Untuk penyebab atau kronologis pasti terjadinya Karhutla belum bisa dipastikan. Terlebih dengan kondisi cuaca panas dan angin kencang yang menjadi salah satu penyebab cepat meluasnya kobaran api.
“Says langsung memberikan perintah kepada Kabid Kedaruratan dan Logistik, kemudian Kabid memerintahkan personil TRC untuk melakukan pemadaman dan pendinginanan serta dibantu personel dari Manggala Angin, Disdamkar,” tambahnya.
Sebanyak 2 Unit Mobil Dalkarhutla BPBD dan 1 Unit Mobil Ws DISDAMKARTAN yang diterjunkan ke lokasi untuk melakukan pemadaman.

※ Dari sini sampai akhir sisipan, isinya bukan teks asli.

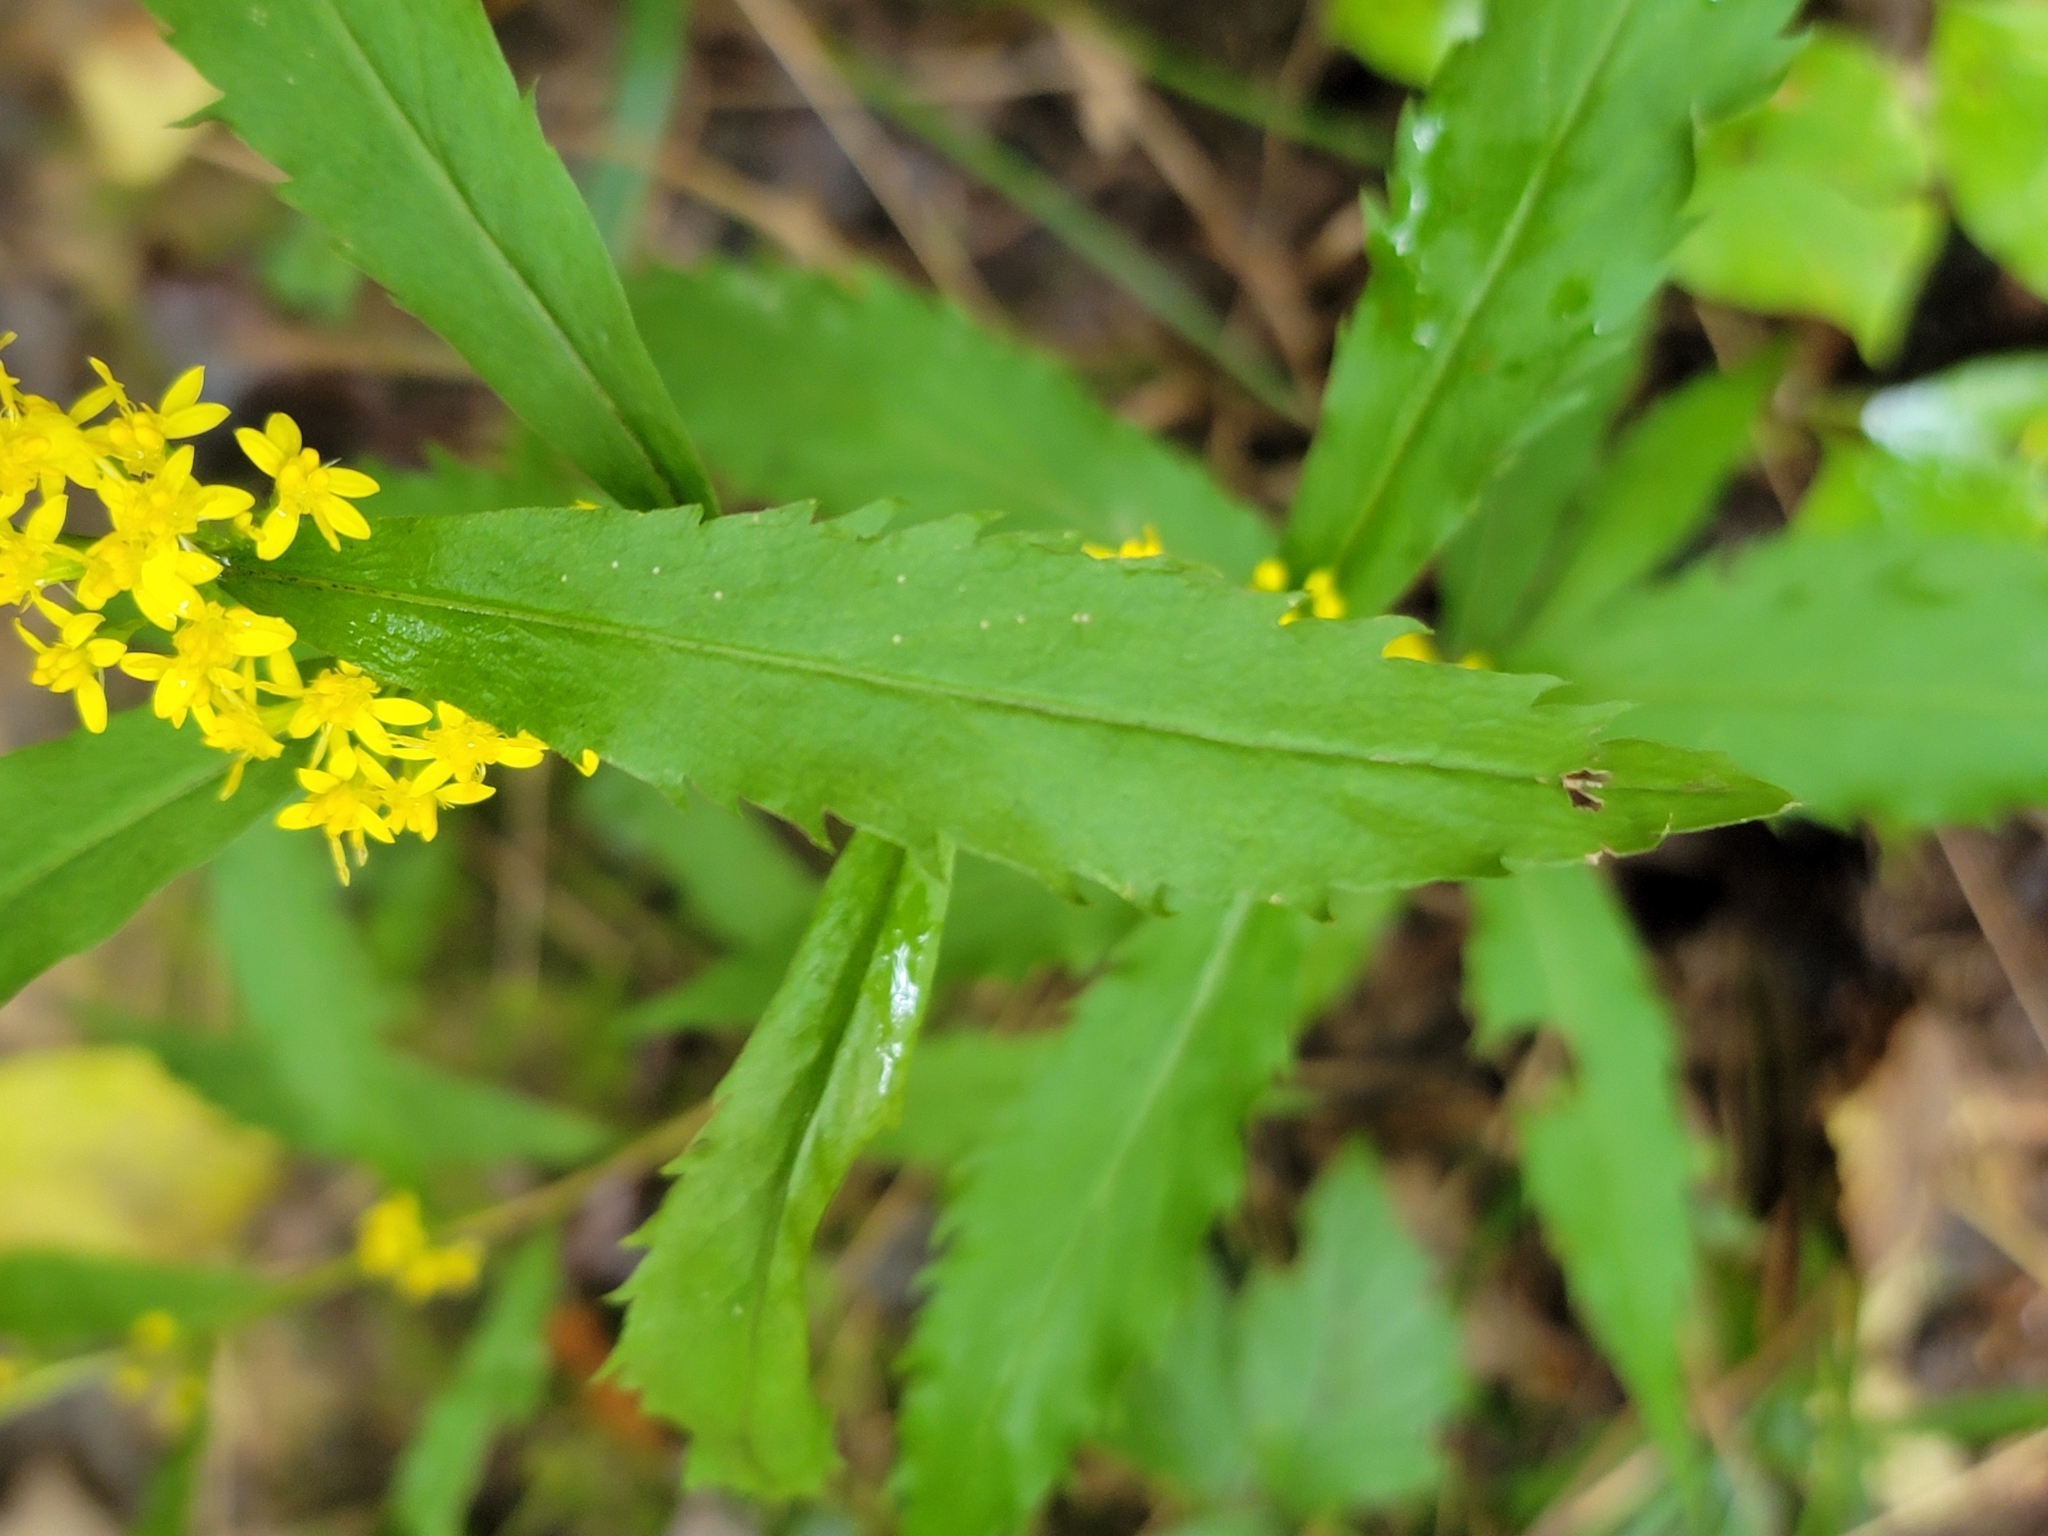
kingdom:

Sehari sebelumnya pada Senin (3/8) siang juga terjadi Karhutla di empat titik sekaligus yakni di Jalan Poros Samarinda Kilometer 23, area Limunjan dan dua titik di area Labanan. Petugas yang merespon dengan cepat, berhasil memadamkan api dengan cepat. (Ard)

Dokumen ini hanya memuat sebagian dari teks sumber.